Heptio announced two new open source projects designed to improve Kubernetes operations, regardless of where a developer runs a cluster.

The first project is Heptio Ark, a utility for managing disaster recovery, specifically for Kubernetes cluster resources and persistent volumes, writes Craig McLuckie, founder and CEO of Heptio. It gives users a way to backup and restore applications and PVs from a series of checkpoints.

Not only does this tool make it easy to create backups of all cluster objects (pods, services, replica sets, etc.), but it also coordinates volume snapshotting in a way that maintains pod associations,” writes McLuckie. “You can then use a single command to quickly restore the entire cluster, or just a subset of it.”

Heptio Sonobuoy is the second open source project, and it’s a diagnostic tool that makes it easy to understand the state of a Kubernetes cluster by running a set of Kubernetes conformance tests in an accessible and non-destructive manner, writes McLuckie.

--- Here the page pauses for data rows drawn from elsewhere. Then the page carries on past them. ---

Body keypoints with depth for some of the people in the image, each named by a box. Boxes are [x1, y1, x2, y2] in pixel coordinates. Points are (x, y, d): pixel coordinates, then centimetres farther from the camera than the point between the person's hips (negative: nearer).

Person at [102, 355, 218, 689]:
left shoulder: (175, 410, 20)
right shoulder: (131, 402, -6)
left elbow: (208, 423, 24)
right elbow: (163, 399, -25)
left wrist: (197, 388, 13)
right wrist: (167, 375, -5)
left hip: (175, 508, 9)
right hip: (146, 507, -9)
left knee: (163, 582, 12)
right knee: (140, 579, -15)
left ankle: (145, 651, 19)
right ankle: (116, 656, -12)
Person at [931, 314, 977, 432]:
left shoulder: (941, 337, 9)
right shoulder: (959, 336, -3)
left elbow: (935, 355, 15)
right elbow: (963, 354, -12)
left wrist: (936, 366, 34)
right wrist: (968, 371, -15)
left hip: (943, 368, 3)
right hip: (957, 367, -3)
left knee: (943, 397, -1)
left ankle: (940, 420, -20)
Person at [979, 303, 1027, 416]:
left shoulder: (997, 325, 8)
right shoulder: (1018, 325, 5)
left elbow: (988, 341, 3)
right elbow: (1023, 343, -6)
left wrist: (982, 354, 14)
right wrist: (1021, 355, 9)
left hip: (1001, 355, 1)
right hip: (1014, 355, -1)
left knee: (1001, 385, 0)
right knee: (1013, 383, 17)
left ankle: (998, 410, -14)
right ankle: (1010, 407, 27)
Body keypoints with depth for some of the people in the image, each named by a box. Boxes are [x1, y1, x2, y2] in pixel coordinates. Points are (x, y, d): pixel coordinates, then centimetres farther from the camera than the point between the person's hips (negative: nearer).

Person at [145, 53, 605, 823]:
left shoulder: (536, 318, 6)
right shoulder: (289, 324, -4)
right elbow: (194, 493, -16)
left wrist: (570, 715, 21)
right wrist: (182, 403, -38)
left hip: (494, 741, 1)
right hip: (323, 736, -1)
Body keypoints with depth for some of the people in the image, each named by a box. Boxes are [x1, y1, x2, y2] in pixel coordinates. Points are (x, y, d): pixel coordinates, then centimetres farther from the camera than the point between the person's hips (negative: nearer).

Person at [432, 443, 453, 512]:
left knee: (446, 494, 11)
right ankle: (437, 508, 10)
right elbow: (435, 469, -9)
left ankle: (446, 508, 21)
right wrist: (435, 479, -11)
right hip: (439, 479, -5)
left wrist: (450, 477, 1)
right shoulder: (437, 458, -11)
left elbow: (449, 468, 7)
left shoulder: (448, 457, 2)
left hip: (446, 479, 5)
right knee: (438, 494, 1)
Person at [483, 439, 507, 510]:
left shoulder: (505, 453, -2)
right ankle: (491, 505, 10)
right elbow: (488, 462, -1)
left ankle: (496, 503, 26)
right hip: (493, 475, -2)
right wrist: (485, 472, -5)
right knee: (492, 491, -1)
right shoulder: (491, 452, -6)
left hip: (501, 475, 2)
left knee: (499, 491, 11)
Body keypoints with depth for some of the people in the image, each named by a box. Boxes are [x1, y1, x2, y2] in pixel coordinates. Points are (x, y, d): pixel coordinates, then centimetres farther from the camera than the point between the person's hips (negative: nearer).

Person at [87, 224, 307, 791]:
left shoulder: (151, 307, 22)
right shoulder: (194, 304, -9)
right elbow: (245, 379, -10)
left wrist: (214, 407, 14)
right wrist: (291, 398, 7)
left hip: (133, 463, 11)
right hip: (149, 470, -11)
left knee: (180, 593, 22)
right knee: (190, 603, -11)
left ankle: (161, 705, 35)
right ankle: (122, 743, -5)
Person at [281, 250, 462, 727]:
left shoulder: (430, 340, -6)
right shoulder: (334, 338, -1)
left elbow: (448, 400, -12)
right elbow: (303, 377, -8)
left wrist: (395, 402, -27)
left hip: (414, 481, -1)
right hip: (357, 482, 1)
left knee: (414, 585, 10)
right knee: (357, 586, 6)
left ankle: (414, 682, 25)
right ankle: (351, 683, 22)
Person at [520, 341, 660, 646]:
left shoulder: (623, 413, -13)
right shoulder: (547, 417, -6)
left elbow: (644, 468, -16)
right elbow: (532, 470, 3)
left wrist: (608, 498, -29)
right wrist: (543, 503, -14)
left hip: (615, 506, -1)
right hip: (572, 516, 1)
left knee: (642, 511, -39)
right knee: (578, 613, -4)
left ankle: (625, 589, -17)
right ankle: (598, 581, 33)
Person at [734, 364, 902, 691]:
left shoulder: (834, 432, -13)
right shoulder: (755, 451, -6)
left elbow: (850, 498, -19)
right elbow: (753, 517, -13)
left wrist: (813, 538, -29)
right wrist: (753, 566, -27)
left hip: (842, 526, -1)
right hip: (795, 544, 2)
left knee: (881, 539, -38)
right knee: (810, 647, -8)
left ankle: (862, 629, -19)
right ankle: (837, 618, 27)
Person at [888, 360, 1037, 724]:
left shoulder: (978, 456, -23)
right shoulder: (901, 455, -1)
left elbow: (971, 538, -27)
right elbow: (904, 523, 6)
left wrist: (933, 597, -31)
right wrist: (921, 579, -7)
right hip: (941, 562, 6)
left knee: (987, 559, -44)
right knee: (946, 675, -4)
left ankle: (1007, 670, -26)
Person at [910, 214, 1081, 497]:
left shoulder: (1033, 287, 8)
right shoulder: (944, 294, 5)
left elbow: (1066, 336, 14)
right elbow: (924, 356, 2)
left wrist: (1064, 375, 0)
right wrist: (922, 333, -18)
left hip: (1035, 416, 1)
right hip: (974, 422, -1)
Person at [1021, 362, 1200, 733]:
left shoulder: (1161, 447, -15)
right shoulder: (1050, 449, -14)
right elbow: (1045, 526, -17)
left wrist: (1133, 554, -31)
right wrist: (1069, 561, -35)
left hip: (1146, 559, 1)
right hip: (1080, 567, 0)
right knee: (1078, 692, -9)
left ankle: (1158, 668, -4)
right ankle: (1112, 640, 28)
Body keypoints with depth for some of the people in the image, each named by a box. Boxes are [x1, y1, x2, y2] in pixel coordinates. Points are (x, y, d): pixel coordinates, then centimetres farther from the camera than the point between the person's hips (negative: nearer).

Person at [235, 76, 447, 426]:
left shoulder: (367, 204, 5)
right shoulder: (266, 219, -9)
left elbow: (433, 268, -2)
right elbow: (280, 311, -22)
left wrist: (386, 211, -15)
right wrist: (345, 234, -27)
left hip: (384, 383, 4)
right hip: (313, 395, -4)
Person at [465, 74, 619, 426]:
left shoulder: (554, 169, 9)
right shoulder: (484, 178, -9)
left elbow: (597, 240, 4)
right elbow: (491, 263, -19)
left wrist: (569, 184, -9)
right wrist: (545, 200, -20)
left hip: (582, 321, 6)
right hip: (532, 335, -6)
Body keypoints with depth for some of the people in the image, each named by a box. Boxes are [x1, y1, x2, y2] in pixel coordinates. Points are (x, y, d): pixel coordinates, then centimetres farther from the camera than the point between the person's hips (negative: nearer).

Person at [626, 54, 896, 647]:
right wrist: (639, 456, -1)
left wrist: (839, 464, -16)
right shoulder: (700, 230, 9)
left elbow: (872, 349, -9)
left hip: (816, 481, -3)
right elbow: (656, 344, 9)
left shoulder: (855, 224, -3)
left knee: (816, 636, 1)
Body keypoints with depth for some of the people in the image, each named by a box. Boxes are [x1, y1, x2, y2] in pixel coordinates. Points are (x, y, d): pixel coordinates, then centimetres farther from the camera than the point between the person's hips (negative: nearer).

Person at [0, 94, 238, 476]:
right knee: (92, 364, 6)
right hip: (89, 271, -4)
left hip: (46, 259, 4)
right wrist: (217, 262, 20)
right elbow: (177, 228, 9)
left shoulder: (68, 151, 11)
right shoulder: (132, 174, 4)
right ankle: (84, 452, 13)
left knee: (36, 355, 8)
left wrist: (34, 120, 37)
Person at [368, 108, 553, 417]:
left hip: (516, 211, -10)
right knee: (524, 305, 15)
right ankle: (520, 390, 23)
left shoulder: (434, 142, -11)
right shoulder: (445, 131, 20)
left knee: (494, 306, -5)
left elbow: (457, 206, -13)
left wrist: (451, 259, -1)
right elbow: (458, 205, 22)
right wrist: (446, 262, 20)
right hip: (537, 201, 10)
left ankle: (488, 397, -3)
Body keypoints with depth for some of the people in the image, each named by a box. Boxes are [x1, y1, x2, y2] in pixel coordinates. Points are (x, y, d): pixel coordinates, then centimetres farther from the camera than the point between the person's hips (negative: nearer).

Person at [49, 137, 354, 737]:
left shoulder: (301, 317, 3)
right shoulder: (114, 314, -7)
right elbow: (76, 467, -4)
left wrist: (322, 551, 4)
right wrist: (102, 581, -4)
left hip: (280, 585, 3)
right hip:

Users can customize, extend and generate informative reports about their cluster with Heptio Sonobuoy, regardless of their deployment details.

Sonobuoy also solves challenges around configuration with Kubernetes clusters, since it runs a subset of the tests used by the open source community in new Kubernetes version releases.

Heptio Sonobuoy is intrinsically customizable. We expect that the types of tests users run to verify cluster interoperability will change over time; this was one of the primary design goals the project needed to address,” writes McLuckie. “Plugin support allows developers and operators to extend the system with additional tests.

Heptio plans to continue its work to make upstream Kubernetes accessible, but developers and the open source community can get started with both Ark and Sonobuoy in the meantime.